In 1972 I was twenty-eight, writing about London and Brighton in 1963 and 1964 when the band was just starting. I was still young enough to remember how it felt to be sixteen or seventeen, and at war with my parents, bosses and authority. I could still remember that feeling of struggling to fit in, something that happened to me when I was even younger, around fourteen, and everyone around me seemed to have got their lives on track. This is such a universal experience for young people that it has echoed.
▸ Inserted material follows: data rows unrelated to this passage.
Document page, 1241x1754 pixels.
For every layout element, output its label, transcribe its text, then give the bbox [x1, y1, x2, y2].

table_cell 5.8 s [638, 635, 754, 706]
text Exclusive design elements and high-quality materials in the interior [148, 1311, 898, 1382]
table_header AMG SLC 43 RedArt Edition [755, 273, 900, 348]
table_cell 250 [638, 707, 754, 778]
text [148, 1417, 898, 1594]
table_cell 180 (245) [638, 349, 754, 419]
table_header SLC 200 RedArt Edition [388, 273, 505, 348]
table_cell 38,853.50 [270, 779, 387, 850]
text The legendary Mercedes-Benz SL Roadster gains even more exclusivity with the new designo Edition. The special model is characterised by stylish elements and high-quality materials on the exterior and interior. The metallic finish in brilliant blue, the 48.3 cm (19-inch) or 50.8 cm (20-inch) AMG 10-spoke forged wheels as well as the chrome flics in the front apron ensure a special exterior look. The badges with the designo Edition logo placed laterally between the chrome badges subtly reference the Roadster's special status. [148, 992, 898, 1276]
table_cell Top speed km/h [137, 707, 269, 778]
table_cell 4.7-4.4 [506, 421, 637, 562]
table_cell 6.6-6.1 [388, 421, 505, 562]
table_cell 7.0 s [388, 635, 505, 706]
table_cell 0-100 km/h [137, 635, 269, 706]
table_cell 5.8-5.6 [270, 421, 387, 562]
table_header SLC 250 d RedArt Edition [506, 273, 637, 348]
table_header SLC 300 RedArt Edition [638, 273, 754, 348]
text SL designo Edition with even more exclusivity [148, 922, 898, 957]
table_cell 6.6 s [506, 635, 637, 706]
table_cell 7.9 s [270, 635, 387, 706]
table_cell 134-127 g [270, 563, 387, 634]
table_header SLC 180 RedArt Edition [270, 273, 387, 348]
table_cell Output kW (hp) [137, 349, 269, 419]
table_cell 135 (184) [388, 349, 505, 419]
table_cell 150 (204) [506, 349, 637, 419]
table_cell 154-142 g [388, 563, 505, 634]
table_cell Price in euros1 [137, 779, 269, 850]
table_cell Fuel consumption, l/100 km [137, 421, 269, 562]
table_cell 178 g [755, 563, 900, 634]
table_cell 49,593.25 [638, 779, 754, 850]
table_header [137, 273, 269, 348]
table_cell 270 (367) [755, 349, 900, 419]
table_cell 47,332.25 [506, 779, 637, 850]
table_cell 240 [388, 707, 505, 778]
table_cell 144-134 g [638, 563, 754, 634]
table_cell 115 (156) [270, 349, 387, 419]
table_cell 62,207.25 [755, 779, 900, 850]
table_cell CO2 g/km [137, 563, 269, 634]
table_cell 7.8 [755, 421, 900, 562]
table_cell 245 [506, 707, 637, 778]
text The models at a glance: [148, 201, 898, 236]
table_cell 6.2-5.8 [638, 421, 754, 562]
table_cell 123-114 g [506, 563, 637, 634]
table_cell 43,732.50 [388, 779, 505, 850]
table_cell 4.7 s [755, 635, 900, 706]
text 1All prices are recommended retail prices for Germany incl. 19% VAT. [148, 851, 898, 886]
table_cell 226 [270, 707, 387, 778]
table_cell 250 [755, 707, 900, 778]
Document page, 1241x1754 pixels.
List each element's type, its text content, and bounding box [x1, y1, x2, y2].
(It also seems that many of the first fans of the album don’t want to let it go; it connects them now, just as it did the band, with the important emotions and frustrations of growing up, the poignancy of it all. The film took the musical journey into the real world, and gave it flesh. That could have been a problem, but the Mod look is subtle, and cool, and so it doesn’t suffer the way some other youth films have. I’ve come to appreciate that the film has become almost more important than the album in some ways, especially in the visual age we live in.)
–In this singles-driven digital age, there are artists now singing the praises of the album as an art-form and playing their own albums from front-to-back onstage. Since ‘Quadrophenia’ represents the album aesthetic in its highest form, what are your thoughts about the importance of albums these days for artists and audiences?
Mod was over in the South of England by the spring of 1965, and in a sense the band had changed too. We were less pure, less an R&B band and becoming more of a singles-oriented pop band. So there is an irony in the fact that when I decided we needed to reconnect with that vitally important and colourful period of our career, and our lives as young men trying to pursue a dream of becoming famous and respected, I realised I would need a double album. I’m pleased to hear about artists who uphold the album as an art-form.
Album. Art. The questioner’s words here, but I have often been ridiculed for using them about pop music in the past. The digital medium is only just starting to lend itself to long form work. So I expect to see more of it. It was once thought new music fans had a low attention span; but what they reveal is immense commitment to researching what touches them most deeply, and as the internet gets faster they can find what they seek more quickly. Once a connection is made, it can be extremely deep and long-lasting. This is really just another echo: this is how it was back in the ’60s. Singles first, then albums. Maybe the preponderance of singles on the internet has made the album feel special again? Maybe the old way of listening to music – in longer sittings – is finding its way back into vogue? A journey, for example, is an opportunity to listen to something longer, and easy to carry mobile music has made that possible.
–Which are your favorite songs from “Quadrophenia” to perform live and why?
I really love playing all of it. It’s a unique piece for me in that. Some Who music is nightmarish to perform live. Roger has some very tough songs to sing, and he must have preferences. But for me on guitar everything falls under the fingers. It flows naturally, and I always feel proud of my achievement as the writer, that I put it all together and gave the band a third wind. The real high point for me is always the final song ‘Love Reign O’er Me.’ Roger and I now stand almost alone together, representing not only the original band, but also its Mod audience, and of course all our other early fans. We are connected by it, in what is the most clear cut prayer for redemption, and it feels like an acknowledgment that rock music has managed to deal with the highest emotional challenge: spiritual desperation.
–What else can fans expect to hear on the upcoming tour?
We plan to close the show with a few of the really well-known anthems, and maybe some last minute surprises. These will be as much a surprise to me as to our audience because this is an area I tend to leave to Roger; he’s very good at it.